EXERCISE BRIEF: In the transcript below, about how many IXPs attended the Route Server workshop held in March? Please answer in a few words.

TEXT:
================
In March this year ‑‑ well, we have a Route server Working Group, Stavros and we had a Route Server workshop in March. It was very successful, I'd like to say thank you to Namex again for hosting us, it was great to be in Rome for the workshop. We had about 20 IXPs present and there was lots of very interesting topics discussed. We also in these working workshops invite the developers who work on the root servers so we had a representative from BIRD, open BGP and Annika from Alice which is a looking glass.

We had Stavros presented what he has just presented now, regarding the Internet registry database and Route Server configuration and we had a really interesting presentation from Claudio for AS Pa, and Stavros talked about a Route Server wish list which is something we are looking on within environmental impact assessment.

We have the RFC8950 Working Group, I gave an update on what they worked on last year ‑‑ sorry, in Rome, since then there has been some more progress. They have done more Interop testing and the results are all published on GitHub, so if you are interested, if you find the Euro‑IX repository you can see the work going on there.

The supported implementation of RFC89 in root server and the team are developing a long‑term migration plan and idea. As Paul mentioned, we do have a Peering DB request for this work and the ticket number is 1576 so, like Paul said it would be really good to get some support from networks as well as the IXPs in this area.

What's next?

We are working on improving IXP manager and Alice‑looking glass. We are promoting and liaising with promoters and I want to specifically mention Meta here because I think they gave a presentation earlier on in the week and we would like to invite you to come and present what you are doing in this area at the next Euro‑IX meeting, so if anyone from Meta is here or listening please contact me.

And then large scale test scenarios are also happening and that's all available on the GitHub site.

Okay. So that's all in terms of the Euro‑IX update.

Now we are going to have a panel discussion on rules of engagement. So I would like to invite Remco and Paul on the stage. Thank you.

So, the idea of this panel discussion, and we do want it to be interactive, so it's not going to be me speaking to Remco and Paul; we want this to be interactive and we want your feedback as well because this is a topic that affects everybody so I ask that if you have any comments or anything to share on these topics, please come and ‑‑ please come to the mic and say what you have to say.

So, like I said, the idea of this panel is to discuss and look at how interconnection has evolved over the last decade or two. And are we still collaborating in the same way that we did ten years ago or are there too many barriers now?

So, the first question I have:

Over the past decade, how do you see the dynamics of peering have evolved and what impact has this had on the industry?

PAUL HOOGSTEDER: One of the things which I noticed over the last decade is the enormous explosion of the number of exchanges; whereas in the past you had one or two exchanges in a certain country or large region, but now we get loads and loads of both free exchanges, exchanges where you can get a 10 gig or even 100 gig port for free or for a minimal amount of money, and we see an explosion of distributed exchanges especially coming from Eastern Europe, that now expand into Western Europe and into the rest of the world with services. And this is a concern for people who want to keep their traffic local because they are into the, well, low latency business and do not want scenic routing which can easily be caused by this distributed exchanges.
================
MATERIAL SHOWN:
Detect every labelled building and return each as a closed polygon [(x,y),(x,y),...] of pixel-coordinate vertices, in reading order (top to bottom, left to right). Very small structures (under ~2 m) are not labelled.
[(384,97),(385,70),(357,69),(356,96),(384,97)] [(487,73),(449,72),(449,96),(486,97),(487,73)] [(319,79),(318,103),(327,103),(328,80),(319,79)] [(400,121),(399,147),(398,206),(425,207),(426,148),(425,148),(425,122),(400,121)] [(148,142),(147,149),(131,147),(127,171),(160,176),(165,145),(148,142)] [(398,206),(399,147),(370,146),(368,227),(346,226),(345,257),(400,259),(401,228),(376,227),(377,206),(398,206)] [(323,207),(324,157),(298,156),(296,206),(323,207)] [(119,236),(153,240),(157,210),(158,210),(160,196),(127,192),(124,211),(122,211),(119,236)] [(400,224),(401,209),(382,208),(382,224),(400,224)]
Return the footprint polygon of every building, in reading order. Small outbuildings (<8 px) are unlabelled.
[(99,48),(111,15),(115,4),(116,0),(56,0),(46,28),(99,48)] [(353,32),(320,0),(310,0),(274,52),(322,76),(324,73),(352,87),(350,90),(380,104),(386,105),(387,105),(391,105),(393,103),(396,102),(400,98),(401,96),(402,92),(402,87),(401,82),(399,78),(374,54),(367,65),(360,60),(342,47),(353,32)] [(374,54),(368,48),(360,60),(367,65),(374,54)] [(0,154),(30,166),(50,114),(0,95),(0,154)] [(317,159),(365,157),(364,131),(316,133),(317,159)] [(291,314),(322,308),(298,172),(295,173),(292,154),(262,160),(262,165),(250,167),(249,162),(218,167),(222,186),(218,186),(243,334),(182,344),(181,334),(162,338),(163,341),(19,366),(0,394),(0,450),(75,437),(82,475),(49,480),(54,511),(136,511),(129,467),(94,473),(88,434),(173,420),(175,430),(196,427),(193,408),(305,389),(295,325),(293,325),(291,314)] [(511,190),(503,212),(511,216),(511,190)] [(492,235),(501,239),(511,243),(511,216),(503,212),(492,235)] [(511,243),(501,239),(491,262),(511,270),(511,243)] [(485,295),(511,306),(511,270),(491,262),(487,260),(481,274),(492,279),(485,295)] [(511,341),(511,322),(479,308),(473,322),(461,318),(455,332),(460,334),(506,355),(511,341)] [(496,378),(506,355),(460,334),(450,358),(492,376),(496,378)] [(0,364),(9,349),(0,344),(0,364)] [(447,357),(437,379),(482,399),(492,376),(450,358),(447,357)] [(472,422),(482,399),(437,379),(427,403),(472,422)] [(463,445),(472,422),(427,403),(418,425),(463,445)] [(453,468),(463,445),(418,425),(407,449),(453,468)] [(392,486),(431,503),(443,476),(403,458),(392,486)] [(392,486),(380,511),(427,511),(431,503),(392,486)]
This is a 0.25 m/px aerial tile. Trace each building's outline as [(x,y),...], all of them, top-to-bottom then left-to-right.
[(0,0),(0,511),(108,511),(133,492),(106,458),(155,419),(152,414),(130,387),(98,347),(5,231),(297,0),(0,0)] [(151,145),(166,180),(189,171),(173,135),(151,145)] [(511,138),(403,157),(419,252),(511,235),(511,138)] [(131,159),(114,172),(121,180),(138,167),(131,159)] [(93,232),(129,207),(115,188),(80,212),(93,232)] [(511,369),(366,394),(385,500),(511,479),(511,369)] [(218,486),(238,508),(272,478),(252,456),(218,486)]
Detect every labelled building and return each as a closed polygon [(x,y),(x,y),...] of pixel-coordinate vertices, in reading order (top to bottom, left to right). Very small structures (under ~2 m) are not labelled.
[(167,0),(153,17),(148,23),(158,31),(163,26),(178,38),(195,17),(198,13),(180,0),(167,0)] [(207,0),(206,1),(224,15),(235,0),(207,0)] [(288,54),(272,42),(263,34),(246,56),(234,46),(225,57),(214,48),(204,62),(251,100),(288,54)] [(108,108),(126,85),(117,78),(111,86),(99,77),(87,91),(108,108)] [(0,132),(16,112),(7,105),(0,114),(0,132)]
================
THE OUTPUT: About 20 IXPs.